# customize the splash screen ,why this border? and fonts



## mantra (Jun 20, 2018)

hi
I run lightroom 7.4 under windows 10 and under high sierra ,i have installed 2015 last build too

may i ask 3 questions?

i have watched this video ( *it's not i*n my native language , i guess it's spanish )




i created a new splash screen but there is always this border 

1)
is there a way to get rid of this gray border ? i dump a screenshot , opened with photoshop and this gray it's a #323132









2) 
is there a way to obtain & edit  the lightroo 7.4  embed splashscreen  ? just to edit and create mine like the video


3)
is there a way to edit the fonts size?
if i'm not wrong in the amazing Jeffrey Friedl plugins , in the past i found a editor to edit info displayed and font size?
i have setup on preferences->interface->small
but i would love to have them smaller


thank you so much


----------



## Rob_Cullen (Jun 21, 2018)

mantra said:


> is there a way to get rid of this gray border ?

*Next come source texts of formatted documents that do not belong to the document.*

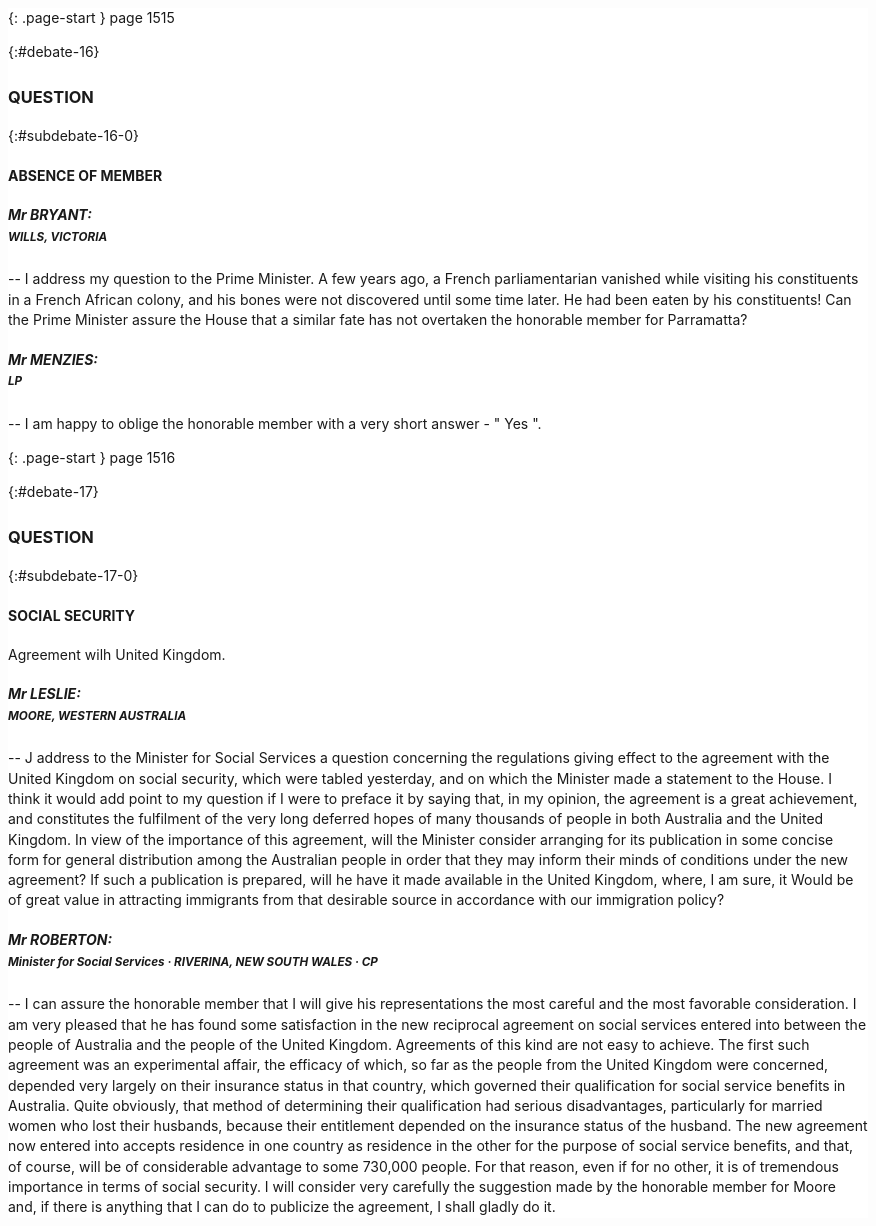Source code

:{: .page-start }
page 1515

{:#debate-16}
### QUESTION

{:#subdebate-16-0}
#### ABSENCE OF MEMBER

##### Mr BRYANT:<br><small class="text-muted">WILLS, VICTORIA</small>

--  I address my question to the Prime Minister. A few years ago, a French parliamentarian vanished while visiting his constituents in a French African colony, and his bones were not discovered until some time later. He had been eaten by his constituents! Can the Prime Minister assure the House that a similar fate has not overtaken the honorable member for Parramatta? 

##### Mr MENZIES:<br><small class="text-muted">LP</small>

-- I am happy to oblige the honorable member with a very short answer - " Yes ". 

{: .page-start }
page 1516

{:#debate-17}
### QUESTION

{:#subdebate-17-0}
#### SOCIAL SECURITY

Agreement wilh United Kingdom. 

##### Mr LESLIE:<br><small class="text-muted">MOORE, WESTERN AUSTRALIA</small>

-- J address to the Minister for Social Services a question concerning the regulations giving effect to the agreement with the United Kingdom on social security, which were tabled yesterday, and on which the Minister made a statement to the House. I think it would add point to my question if I were to preface it by saying that, in my opinion, the agreement is a great achievement, and constitutes the fulfilment of the very long deferred hopes of many thousands of people in both Australia and the United Kingdom. In view of the importance of this agreement, will the Minister consider arranging for its publication in some concise form for general distribution among the Australian people in order that they may inform their minds of conditions under the new agreement? If such a publication is prepared, will he have it made available in the United Kingdom, where, I am sure, it Would be of great value in attracting immigrants from that desirable source in accordance with our immigration policy? 

##### Mr ROBERTON:<br><small class="text-muted">Minister for Social Services &middot; RIVERINA, NEW SOUTH WALES &middot; CP</small>

--  I can assure the honorable member that I will give his representations the most careful and the most favorable consideration. I am very pleased that he has found some satisfaction in the new reciprocal agreement on social services entered into between the people of Australia and the people of the United Kingdom. Agreements of this kind are not easy to achieve. The first such agreement was an experimental affair, the efficacy of which, so far as the people from the United Kingdom were concerned, depended very largely on their insurance status in that country, which governed their qualification for social service benefits in Australia. Quite obviously, that method of determining their qualification had serious disadvantages, particularly for married women who lost their husbands, because their entitlement depended on the insurance status of the husband. The new agreement now entered into accepts residence in one country as residence in the other for the purpose of social service benefits, and that, of course, will be of considerable advantage to some 730,000 people. For that reason, even if for no other, it is of tremendous importance in terms of social security. I will consider very carefully the suggestion made by the honorable member for Moore and, if there is anything that I can do to publicize the agreement, I shall gladly do it.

I also use my own splashscreen, but like you, I also see the grey border.
It seems that it is a background layer added to show the Adobe copyright message.
I do not think it will be removable.
Edit:  The grey border existed in 2013.! See this article- http://www.tipsquirrel.com/customize-lightroom-5-splash-screen/

I created a splash image with full transparent background, saved as .PNG to preserve transparency, and the grey of the 'border' also fills my image background.
Screen-clip attached illustrates my PNG image on the left and the LR splash result on the right.


----------



## mantra (Jun 21, 2018)

I-See-Light said:


> I also use my own splashscreen, but like you, I also see the grey border.
> It seems that it is a background layer added to show the Adobe copyright message.
> I do not think it will be removable.
> .


hi 
i guess maybe they will fix it in the next versions
thanks


----------